Donnerstag, 3. April 2014

İnsanlar Demokrasiye adaletten daha çok güveniyorlar



İnsanlar  Demokrasiye  adaletten daha çok  güveniyorlar. 

Ne yazık ki  Türkiye'de  adalet  hiç adil olmadı, adalet hiçbir zaman hakkın tezahürü için  kullanılmadı, adalet hep birilerinin koruyuculuğunu  yaptı. Ergenekon ve  diğer  davalarda ilk defa bu  adalet sistemini kuran  ve şimdiye  kadar  uygulayan kendilerinin  Cumhuriyetin kurucusu ve  sahibi olduklarına inanan Kemalist'lerin  başına  gelince birden şaşırdılar. Bu nasıl  bir adaletti insanları  sadece  bir şüpheden dolayı senelerce  yargı önüne  çıkarmadan tutuklu tutan, amacı  yıldırmak  cezalandırmak ama asla adalet  dağıtmak olmayan bir adalet. Bu  adalet sitemi  Ergenekon  davasına kadar ya  Kürtlere ya Müslümanlara ya Alevilere yada diğer  guruplara karşı uygulandı. Başkalarına  uygulanması için  kurgulanan  adalet  onu kontrol  edenlere  uygulanınca  işte  o zaman  Kemalistler  olayın vehametini anladılar. Bunun yanında  darbelerle engellense bile  arada sırada demokrasi oldu Türkiyede. Türk halkıda  demokrasi ile iradesini ortaya koydu. Başbakan  bu  seçim sonuçlarını  düzgün  okumalı, halkı onu  adaletin  karşısında  haklı  buldu ve desteğini  gösterdi,  bundan sonra  o isminin  başında  bulunan adaleti  yerine getirmeli,  biliyorum  hukuk sistemi ne  ulaşım  nede sağlık reformuna  benzer, ama en önemliside  odur aslında. Başbakan bundan sonra  iddia edilen bütün  suçlamaları kamuoyu önünde hani  biraz şöyle Kurtlar Vadisi Narrativinde anlatarak göstererek  insanları ikna  etmesi gerek,  eğer  adaletsizlik varsa Hz. Ömer  gibi  Başbakanın adil olmasını bekliyor  onu  seçen  muahfazakarlar.

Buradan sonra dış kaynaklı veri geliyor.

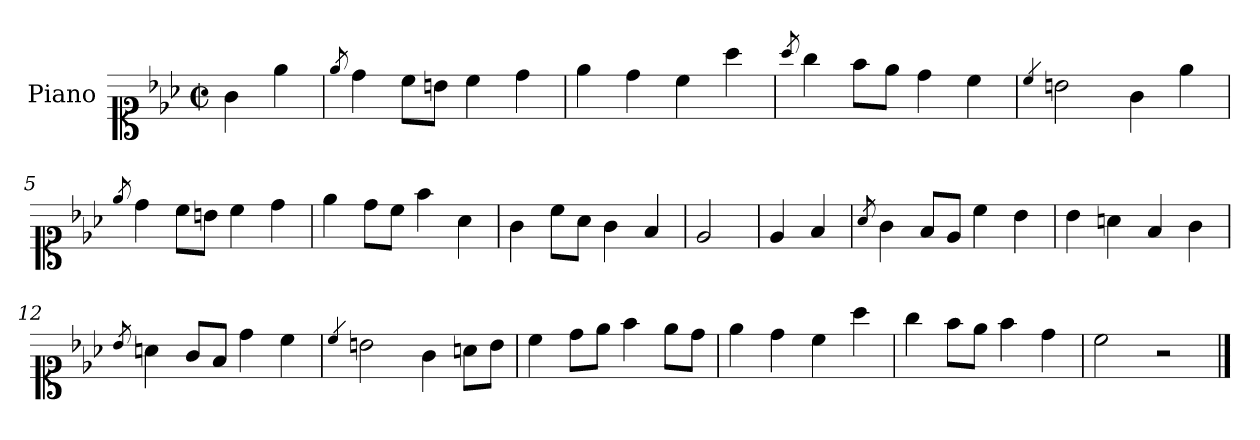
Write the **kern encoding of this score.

İlk başlardaki  reform  hızını  bekliyoruz Başbakan'dan iktidara geldiklerinde  20000 olan  internet  aboneliğini 40 milyona çıkardılar yani  bizim  twitterci  nesil  aslında  hem bu  teknolojik imkanların  hemde  AKP ile  ortaya çıkan  özgürlük  rüzgarının sonucu. Ak parti  bir taraftan özgürlükleri  arttırırken diğer taraftanda  ortaya çıkan  özgürlükler ile  başedemiyor,  eğer  özgürlük  var ise  insanlar onları kullanmak istiyor. Bence  Başbakan bizi  yine  barış umutları ile  umutlandırmalı,  çoktandır ağzından açılım  sözünü  duymadık. Yeni reformlar lazım,  hani paradigma değişecekti, şuan içinde yaşadığımız  dialektik çelişkilerden ancak  zamanın  ruhuna  uygun  bir anayasa ile kurtulabilirdik. Uzmanlar  toplandılar  insanlar  taslaklar hazırladılar , kimse  kimsenin  taslağını kabul etmedi ( Bence  Türkiye'nin en  büyük sorunu  muhalefetsizliktir ) sonra  kavga  dövüş  üzerinden anlaşılan bir avuç  kanun  hakkında bile  ortak irade  gösterilemedi, yazıklar olsun. Meclisi  çözüm olarak  görmeyen bir muhalefet  var ve biz bir demokraside yaşıyoruz Allahım sen bize  sabır ver .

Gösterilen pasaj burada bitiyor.